▶ [Given exercise a]
In the records below, reproduce the lines verbatim, beginning with the line that contains "genus: Dalembertia" and continuing through the line that contains "elevation (m): 1600".

▶ [Provided text]
— Start —
Hyphens in writing are an essential punctuation point. But the use of hyphens can sometimes be a little confusing for new writers.
But knowing when and how to use them correctly is not as challenging as it seems.
There are many uses for hyphens. However, most difficulties arise with permanent and temporary compound adjectives.
When you use a compound adjective before a noun, you need to decide if you should use a hyphen to avoid confusion.
When to use hyphens in writing
There are no hard and fast rules governing the use of hyphens.
When you research, you will find that many style guides and even dictionaries differ in their interpretations.
If you want to dig deep into hyphen use, there are twenty-six general rules that cover most cases.
But our language is evolving every day, including the application of punctuation.
When you read major newspapers and magazines, you will notice a difference between hyphen use and punctuation.
So it can be challenging to know when to use a hyphen, em dash, or even an en dash.
However, there is one general rule on which most style guides agree.
If you think an expression could be confusing for a reader, use a hyphen.
Let’s look at the most common areas where you will need to decide when to use hyphens in your writing.
Permanent compounds are fixed expressions and have become part of our everyday language.
Very often, there is no need for a hyphen if the meaning is clear. But there are a few that are always hyphenated.
Credit card company
Monday morning traffic
Dimly lit room
When using the adverb well, it almost always uses a hyphen.
Writers create temporary compound adjectives all the time to meet a particular need.
You use them to describe the noun that follows accurately.
When you use a compound adjective before a noun, you should always take special care with hyphens.
Here are some quick examples to help you.
Small business investor
When you don’t add a hyphen, the possible perception is that the investor is very short. But with a hyphen, it is clear that the investor invests in small businesses.
Foreign sales representative
In the first example, it is unclear because it could mean that the sales representative is foreign.
With a hyphen, though, it is certain that the representative specializes in sales of products or services to foreign countries.
Small village feeling
There is no need for a hyphen because the meaning is apparent in this phrase.
However, a change of one word to the sentence makes a difference.
Little village feeling
Using the word little in a compound adjective can mean not much at all or almost none.
A hyphen fixes the problem by joining the two words so that the sense of little is small and relates to size and not quantity.
Compounds after a noun
Sometimes you can move a compound expression after the noun to make your meaning more precise.
It is not always necessary to use a hyphen in this situation because the phrase usually has more clarity.
But again, it depends on which style guide or punctuation rules you follow.
In the two examples below, the second phrase could also use a hyphen.
The support was very much client centered
The discussion was open ended
All compounds that use self must have a hyphen, whether they come before or after a noun.
An entrepreneur is self-motivated
An actor is often self-assured
A course in self-defense
A hyphen with re
Whenever you use the prefix re to indicate again, be careful when there is the same full word.
Using a hyphen makes sure there is no confusion between the two forms of a word.
— End —
▶ [Input data]
— Start —
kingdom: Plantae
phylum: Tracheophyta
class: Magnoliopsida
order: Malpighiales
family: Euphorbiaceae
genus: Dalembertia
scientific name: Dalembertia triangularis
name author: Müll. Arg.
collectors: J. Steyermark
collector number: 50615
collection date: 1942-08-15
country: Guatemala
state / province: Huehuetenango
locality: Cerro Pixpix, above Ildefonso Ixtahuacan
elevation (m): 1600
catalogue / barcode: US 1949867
— End —
— Start —
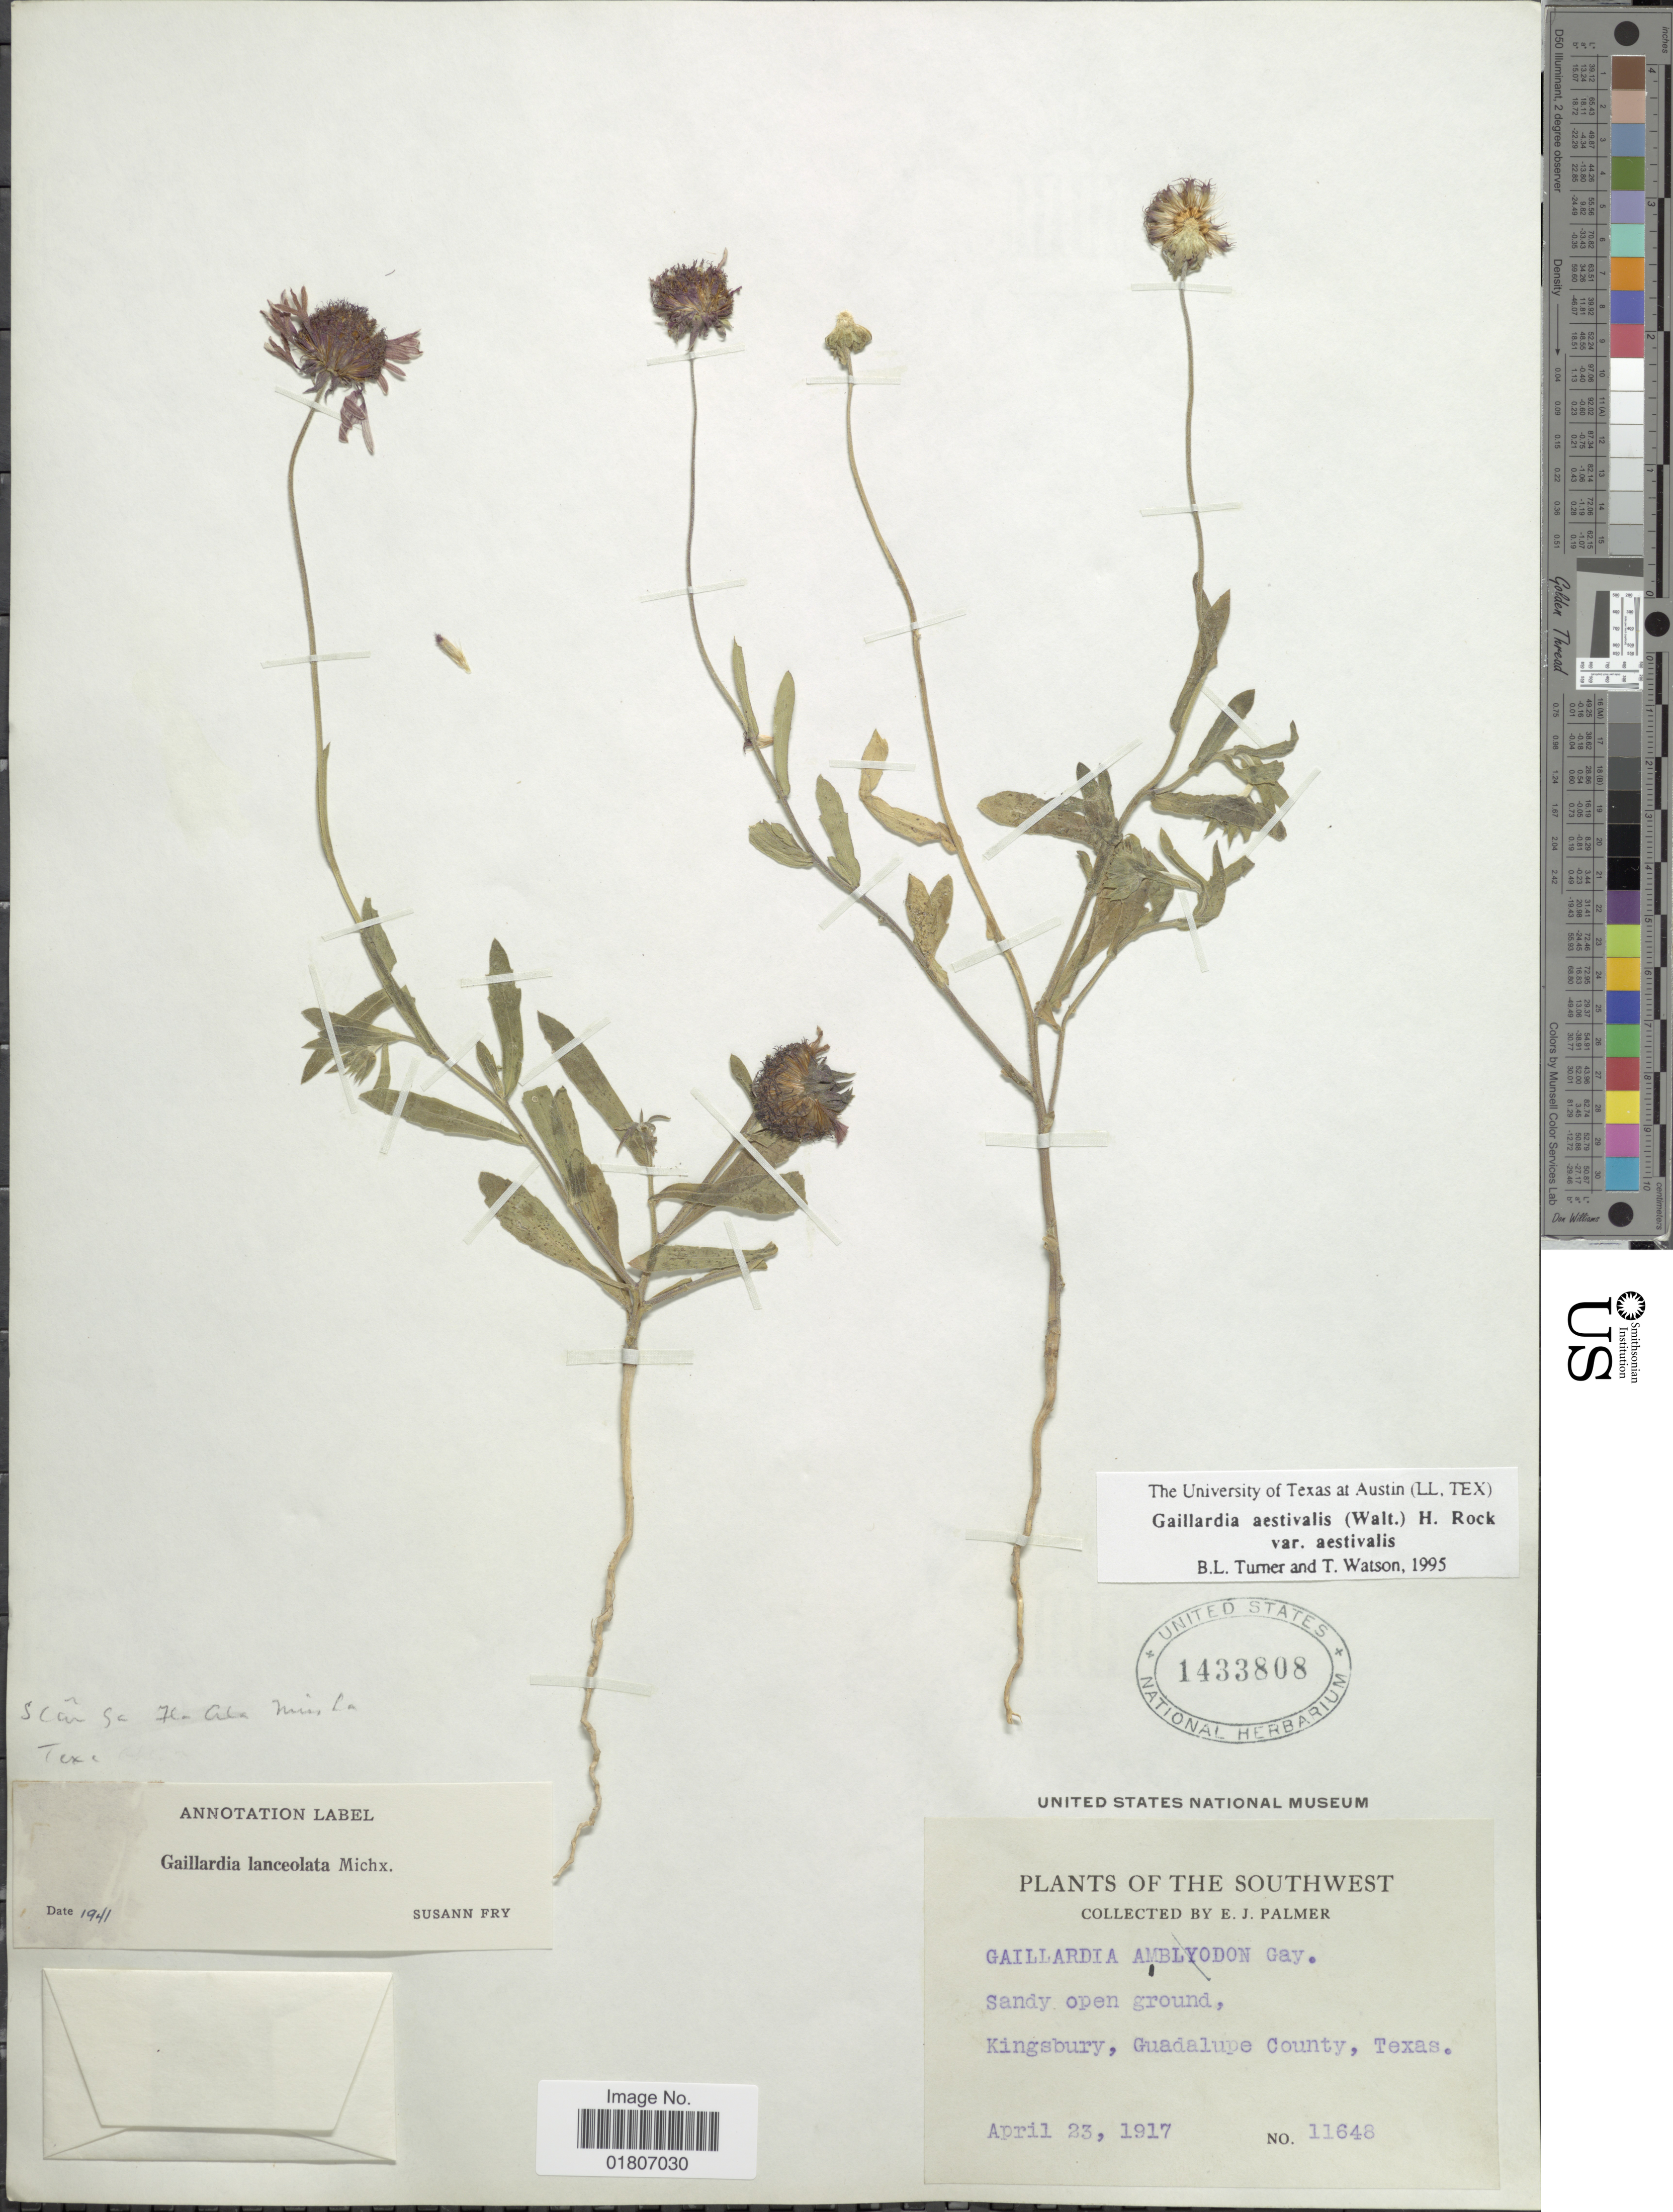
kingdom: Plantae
— End —
▶ [Given exercise b]
In the text on hyphens, write out the passage beginning with "When you read" and continuing through "an en dash.", with "newspapers" changed to "journals".

▶ [Correct response a]
genus: Dalembertia
scientific name: Dalembertia triangularis
name author: Müll. Arg.
collectors: J. Steyermark
collector number: 50615
collection date: 1942-08-15
country: Guatemala
state / province: Huehuetenango
locality: Cerro Pixpix, above Ildefonso Ixtahuacan
elevation (m): 1600

▶ [Correct response b]
When you read major journals and magazines, you will notice a difference between hyphen use and punctuation.
So it can be challenging to know when to use a hyphen, em dash, or even an en dash.